As I searched the make-up aisles in two stores today simply trying to find something to apply make-up to my daughters for an upcoming recital I realized why I generally despise having to get fixed up because I am a girl. I have never been over the top with make-up. As a matter of fact I can still hear one of my bridesmaids offering to finish up my make-up the day of my wedding because we all know I don't know much about it. I think it is because I have worn cover up or concealer since I hit puberty and was (as my grandma tells me) blessed with the Buckingham skin. I am now close to half way through my 30's and still must use prescription medicine to keep my acne under control. (So much for growing out of it like I was told I would.) I do try to remember to put my face on each day, but I have noticed with each girl I add to the family, the less time I spend on me. I have even realized half way to work I forgot to put on my cover-up and am completely- just me.

As I sat on the floor tonight and painted finger and toe nails with all three of my girls, I loved joining in on the giggles, but it made me wonder - what am in for as my girls continue to grow up? I have already muddled my way through two dance recitals, but could be in for 18 more - not to mention six proms and three weddings! I can only hope they will pick up some tips to teach me along the way!

It does make me wonder why we have to 'make-up' our looks in society? What is wrong with the way we are? Why are trying to look like someone else?

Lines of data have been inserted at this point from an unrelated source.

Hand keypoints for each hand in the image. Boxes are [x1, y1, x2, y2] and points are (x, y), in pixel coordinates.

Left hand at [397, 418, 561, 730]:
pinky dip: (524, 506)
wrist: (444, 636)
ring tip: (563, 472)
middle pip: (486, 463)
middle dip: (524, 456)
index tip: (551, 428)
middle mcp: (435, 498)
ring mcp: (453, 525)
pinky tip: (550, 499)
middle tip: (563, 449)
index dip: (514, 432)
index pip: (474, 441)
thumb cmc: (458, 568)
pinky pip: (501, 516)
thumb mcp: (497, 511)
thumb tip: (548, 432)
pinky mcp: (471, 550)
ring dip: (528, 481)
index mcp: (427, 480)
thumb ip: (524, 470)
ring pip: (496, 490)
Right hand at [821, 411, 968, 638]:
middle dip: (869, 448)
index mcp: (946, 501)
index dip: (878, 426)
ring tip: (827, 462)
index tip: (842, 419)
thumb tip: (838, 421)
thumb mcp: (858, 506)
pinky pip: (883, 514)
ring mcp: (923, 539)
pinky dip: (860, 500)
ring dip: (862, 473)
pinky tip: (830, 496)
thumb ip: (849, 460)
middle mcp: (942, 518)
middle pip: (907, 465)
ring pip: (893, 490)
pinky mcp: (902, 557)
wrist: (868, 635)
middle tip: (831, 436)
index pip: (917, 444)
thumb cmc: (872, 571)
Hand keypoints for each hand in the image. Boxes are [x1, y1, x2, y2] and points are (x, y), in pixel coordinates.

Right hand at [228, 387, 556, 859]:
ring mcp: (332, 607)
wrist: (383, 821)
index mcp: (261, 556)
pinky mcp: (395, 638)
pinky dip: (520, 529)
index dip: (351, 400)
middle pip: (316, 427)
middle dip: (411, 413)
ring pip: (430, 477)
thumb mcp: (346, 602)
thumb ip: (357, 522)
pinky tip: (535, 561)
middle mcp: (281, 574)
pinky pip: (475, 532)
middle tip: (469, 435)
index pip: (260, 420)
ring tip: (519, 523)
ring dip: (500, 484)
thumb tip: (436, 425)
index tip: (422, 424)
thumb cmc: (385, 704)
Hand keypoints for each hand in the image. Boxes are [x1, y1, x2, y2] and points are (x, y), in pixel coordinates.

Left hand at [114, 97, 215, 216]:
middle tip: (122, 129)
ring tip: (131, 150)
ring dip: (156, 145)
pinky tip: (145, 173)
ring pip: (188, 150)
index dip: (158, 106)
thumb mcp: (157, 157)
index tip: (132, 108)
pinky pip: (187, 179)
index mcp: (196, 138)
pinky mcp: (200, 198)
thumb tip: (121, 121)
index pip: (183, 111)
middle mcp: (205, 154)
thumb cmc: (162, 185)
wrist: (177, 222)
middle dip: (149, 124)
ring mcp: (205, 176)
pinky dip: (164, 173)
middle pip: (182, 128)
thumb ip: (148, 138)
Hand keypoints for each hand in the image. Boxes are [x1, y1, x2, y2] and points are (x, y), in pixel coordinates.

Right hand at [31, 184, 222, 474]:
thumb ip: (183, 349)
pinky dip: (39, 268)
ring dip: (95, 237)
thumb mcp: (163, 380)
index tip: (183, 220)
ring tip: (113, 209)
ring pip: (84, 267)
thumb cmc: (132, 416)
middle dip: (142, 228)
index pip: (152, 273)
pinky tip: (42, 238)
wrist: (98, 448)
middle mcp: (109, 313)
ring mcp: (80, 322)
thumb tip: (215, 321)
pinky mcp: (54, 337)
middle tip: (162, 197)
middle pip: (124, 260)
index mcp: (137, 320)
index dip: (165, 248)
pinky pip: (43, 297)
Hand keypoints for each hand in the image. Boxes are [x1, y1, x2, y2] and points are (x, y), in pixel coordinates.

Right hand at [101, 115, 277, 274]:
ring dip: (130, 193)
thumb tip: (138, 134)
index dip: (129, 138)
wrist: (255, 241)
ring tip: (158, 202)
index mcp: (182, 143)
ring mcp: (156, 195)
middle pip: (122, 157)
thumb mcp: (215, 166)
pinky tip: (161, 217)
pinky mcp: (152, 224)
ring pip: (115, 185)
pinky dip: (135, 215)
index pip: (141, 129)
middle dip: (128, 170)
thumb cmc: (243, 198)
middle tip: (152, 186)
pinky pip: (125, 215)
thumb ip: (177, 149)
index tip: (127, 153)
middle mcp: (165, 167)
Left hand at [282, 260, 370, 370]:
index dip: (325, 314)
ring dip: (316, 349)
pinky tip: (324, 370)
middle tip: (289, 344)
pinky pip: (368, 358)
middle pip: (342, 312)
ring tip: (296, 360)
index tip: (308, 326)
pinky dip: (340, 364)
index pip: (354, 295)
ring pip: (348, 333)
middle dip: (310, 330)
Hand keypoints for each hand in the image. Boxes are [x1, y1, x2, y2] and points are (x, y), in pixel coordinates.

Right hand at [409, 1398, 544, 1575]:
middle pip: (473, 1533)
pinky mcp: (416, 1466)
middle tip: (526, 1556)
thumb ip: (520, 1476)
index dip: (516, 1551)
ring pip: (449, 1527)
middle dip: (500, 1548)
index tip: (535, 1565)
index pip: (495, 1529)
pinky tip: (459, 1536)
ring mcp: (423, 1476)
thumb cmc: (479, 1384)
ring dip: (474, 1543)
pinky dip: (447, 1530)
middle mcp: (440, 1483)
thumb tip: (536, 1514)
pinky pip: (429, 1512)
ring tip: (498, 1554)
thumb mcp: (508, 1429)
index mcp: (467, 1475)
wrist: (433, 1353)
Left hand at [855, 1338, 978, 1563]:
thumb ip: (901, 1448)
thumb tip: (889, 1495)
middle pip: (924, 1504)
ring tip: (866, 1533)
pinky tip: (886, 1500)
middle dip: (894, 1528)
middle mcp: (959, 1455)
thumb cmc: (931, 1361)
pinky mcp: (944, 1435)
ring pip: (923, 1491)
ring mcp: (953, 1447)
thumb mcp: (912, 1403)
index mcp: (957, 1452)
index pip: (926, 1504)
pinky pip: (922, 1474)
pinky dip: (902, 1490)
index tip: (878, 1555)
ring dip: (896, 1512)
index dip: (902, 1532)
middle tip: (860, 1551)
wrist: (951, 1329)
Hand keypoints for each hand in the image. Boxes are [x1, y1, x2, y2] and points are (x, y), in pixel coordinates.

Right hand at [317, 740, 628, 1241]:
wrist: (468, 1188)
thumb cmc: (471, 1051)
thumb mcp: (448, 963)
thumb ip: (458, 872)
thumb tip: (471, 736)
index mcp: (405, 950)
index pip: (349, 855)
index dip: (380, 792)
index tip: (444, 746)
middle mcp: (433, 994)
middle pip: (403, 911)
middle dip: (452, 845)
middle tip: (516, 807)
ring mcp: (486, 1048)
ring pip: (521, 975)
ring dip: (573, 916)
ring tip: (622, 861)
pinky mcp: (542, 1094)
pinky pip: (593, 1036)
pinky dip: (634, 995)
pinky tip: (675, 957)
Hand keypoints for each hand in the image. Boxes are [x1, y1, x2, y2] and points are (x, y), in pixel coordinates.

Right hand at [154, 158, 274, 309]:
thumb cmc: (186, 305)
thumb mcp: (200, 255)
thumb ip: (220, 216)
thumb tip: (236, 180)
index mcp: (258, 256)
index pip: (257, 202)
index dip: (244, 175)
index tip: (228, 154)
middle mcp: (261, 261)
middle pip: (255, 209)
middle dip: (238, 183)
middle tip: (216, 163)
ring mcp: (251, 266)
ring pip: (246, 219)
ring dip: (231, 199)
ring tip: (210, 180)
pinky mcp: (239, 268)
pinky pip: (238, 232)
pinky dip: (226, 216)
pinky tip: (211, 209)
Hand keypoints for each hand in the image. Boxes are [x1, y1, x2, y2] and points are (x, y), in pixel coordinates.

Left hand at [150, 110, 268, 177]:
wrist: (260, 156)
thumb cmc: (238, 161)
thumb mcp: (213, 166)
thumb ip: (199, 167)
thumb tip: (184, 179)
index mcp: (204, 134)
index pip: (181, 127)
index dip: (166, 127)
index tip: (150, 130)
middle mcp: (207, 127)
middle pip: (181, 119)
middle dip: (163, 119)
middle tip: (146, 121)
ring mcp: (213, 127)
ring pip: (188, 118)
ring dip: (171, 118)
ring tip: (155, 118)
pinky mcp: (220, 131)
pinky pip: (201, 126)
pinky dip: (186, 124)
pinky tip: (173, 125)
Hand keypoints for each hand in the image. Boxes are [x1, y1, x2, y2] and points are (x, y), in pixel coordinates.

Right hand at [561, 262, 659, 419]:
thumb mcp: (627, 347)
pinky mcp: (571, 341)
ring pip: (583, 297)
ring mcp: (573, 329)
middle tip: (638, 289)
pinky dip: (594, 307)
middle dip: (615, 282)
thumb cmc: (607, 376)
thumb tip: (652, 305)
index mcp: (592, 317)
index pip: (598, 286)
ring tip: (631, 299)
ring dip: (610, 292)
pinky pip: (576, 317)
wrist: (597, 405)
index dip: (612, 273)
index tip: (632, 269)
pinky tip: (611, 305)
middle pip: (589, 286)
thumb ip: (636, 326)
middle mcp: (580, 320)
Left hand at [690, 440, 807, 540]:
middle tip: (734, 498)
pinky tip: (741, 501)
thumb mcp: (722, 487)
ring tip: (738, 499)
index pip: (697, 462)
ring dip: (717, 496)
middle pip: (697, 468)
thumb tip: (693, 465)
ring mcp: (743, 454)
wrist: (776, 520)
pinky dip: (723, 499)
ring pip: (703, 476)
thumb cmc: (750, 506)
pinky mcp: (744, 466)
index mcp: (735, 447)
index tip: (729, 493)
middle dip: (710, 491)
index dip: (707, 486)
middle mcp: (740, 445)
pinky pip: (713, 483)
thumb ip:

I spent most of my teen years with low self-esteem, being tormented with such names as pizza and crater face. I have seen the lowest part of life during postpartum depression when I truly believed for a little while that my family might be better off without me. The mind can be a very powerful force and I have seen the worst of it. I NEVER want my girls to feel this way, but how do we change a society that believes thin, blond, and beautiful are the best traits? I wish I had a magic answer, but all I can do is hope they will listen to me (better than I did to my mom) when I tell them it wouldn't be fun if we were all the same. Or is that a life lesson you must learn on your own?

The 'tail' end - what do you do with your kids to make them realize they are best to be who they are and not worry about what others think of them?